Señor Director:
Lo felicito por la labor que su diario hace en pro de Nicaragua. Al mismo tiempo me planteo ciertas preguntas que tienen que ver directamente con su lema “Al Servicio de la Verdad y la Justicia”. Quisiera saber si el diario que usted dirige paga adecuadamente a sus autores las colaboraciones que publica. Esta pregunta no la hago por interés personal, como podría pensar algún maldiciente, pues no soy escritor, sino por interés de justicia.
Si su respuesta es en todo positiva, felicidades. La omisión a responder o publicar esto sería como una respuesta negativa. Si la respuesta es explícitamente negativa no habría más que pensar que su diario identifica el lema en cuestión con la caja registradora de la empresa.
Me intereso por este asunto porque a todos niveles en nuestro medio se ha visto a escritores e intelectuales con menosprecio, como a vagos, sin tener en cuenta sus necesidades y esfuerzos, mientras muchos se han enriquecido hipócritamente con los conocimientos de otros.
En todos los países civilizados las colaboraciones a los periódicos, de cualquier tipo, son debidamente remuneradas. Esto es un reconocimiento a la propiedad intelectual y a la legislación positiva, concretamente, nuestra Constitución Política establece que todo trabajo debe ser remunerado, excepción hecha que la ley tácitamente diga lo contrario, como es el caso de los abogados defensores de oficio de ciertos reos. A diario nos abruman “noticias” de periodistas muertos en la lipidia, mientras los dueños de algunas publicaciones se dan la gran vida.
Ruégole publicar la presente inquietud en la sección de su diario que estime conveniente, gratuitamente, y por la edición de Internet, pues quiero saber de la entereza o no de ese diario, y de otros, y dado el caso que a veces he enviado pequeños escritos que han sido publicados y yo ni me he dado cuenta.

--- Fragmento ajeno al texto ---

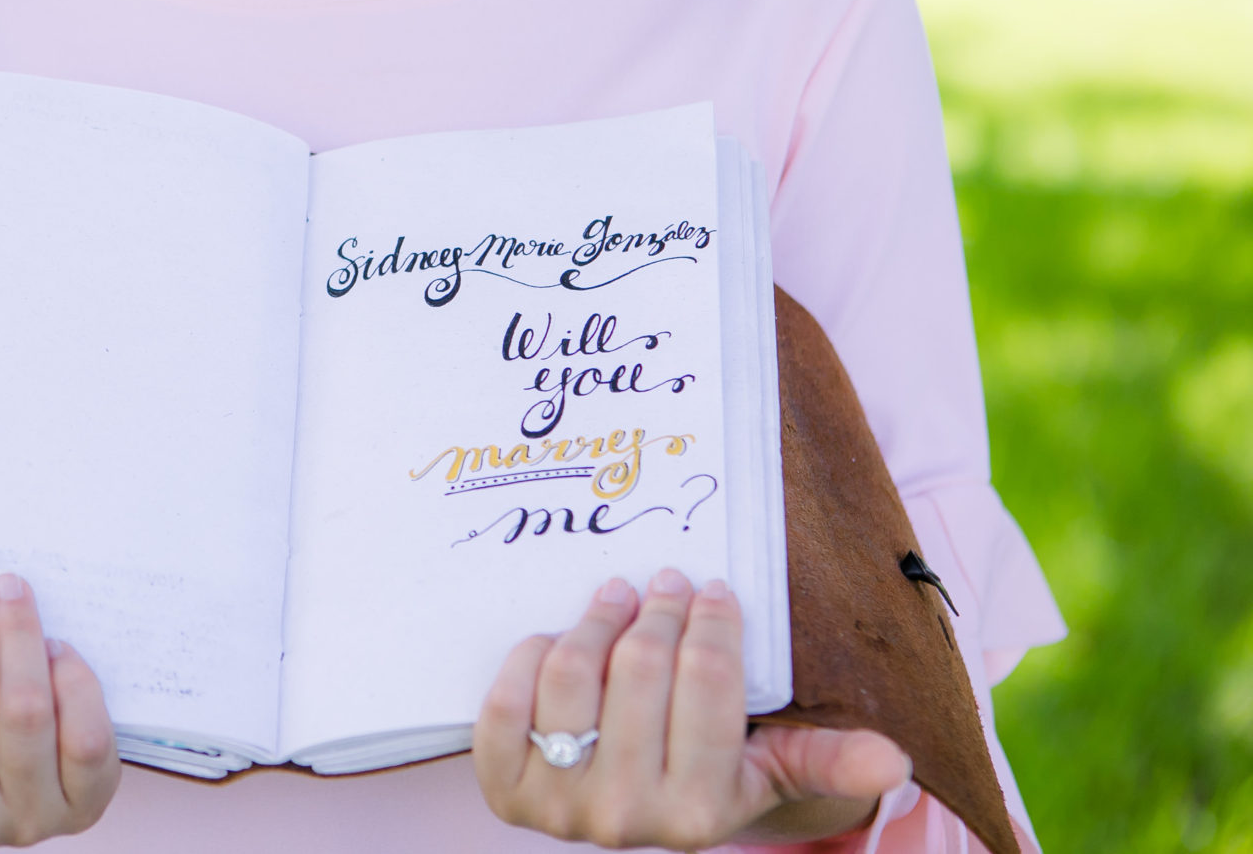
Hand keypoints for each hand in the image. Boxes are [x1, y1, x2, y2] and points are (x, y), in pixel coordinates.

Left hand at [474, 570, 911, 849]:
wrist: (632, 811)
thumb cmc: (707, 769)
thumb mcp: (770, 767)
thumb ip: (828, 760)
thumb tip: (894, 762)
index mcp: (702, 810)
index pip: (709, 682)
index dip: (712, 621)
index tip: (713, 588)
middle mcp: (628, 818)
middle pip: (640, 668)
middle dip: (659, 609)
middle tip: (667, 581)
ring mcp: (560, 808)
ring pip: (573, 674)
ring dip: (596, 620)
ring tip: (617, 597)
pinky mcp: (505, 790)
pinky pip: (504, 704)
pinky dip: (527, 658)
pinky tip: (556, 640)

Byron Largaespada Valenzuela
Nota del Editor
Independientemente del extraño e inquisitorial tono de la carta del señor Largaespada, con todo gusto le informamos, como él quiere, que LA PRENSA recibe muchas colaboraciones, tanto cartas como artículos de opinión, bastante más de las que físicamente (por razones de espacio) tenemos capacidad de publicar.

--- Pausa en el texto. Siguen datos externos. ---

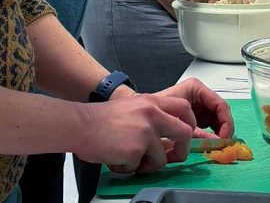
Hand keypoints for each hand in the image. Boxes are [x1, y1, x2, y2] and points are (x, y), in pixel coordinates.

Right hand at [75, 93, 195, 173]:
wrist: (80, 124)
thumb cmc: (101, 118)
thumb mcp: (133, 106)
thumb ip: (152, 116)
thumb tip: (167, 136)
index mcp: (152, 102)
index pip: (184, 108)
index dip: (189, 123)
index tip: (186, 134)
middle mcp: (152, 113)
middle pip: (185, 132)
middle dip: (182, 150)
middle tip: (171, 156)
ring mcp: (145, 131)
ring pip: (162, 158)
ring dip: (147, 164)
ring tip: (130, 157)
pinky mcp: (135, 148)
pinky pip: (140, 167)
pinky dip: (129, 168)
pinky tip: (118, 158)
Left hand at [157, 77, 234, 137]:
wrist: (143, 114)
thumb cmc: (156, 111)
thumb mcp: (178, 123)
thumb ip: (199, 133)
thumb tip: (216, 142)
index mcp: (195, 88)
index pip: (220, 104)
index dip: (226, 121)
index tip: (224, 136)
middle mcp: (199, 94)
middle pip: (221, 111)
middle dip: (224, 127)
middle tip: (222, 143)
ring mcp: (200, 103)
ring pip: (218, 117)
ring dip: (219, 131)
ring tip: (215, 143)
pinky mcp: (198, 113)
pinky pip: (212, 122)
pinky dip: (213, 132)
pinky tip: (208, 140)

Pero no todas las colaboraciones que recibimos son publicadas ni publicables, por las razones que se explican en esta misma Página de Opinión, junto al Indicador del Diario.
Entre las colaboraciones que publicamos hay algunas escritas por columnistas profesionales, o que son expresamente solicitadas, y por lo tanto son pagadas de acuerdo con los estándares internacionales. Otras colaboraciones son espontáneas, no tenemos ningún compromiso de publicarlas, pero lo hacemos porque su contenido y forma ameritan su publicación y para fomentar la libertad de expresión y el debate de las ideas.
También le informamos al señor Largaespada que LA PRENSA no sólo es respetuosa de los derechos de autor, sino promotora de la ley que los protege, y por lo tanto no publicamos absolutamente nada al margen de la legalidad y la ética profesional.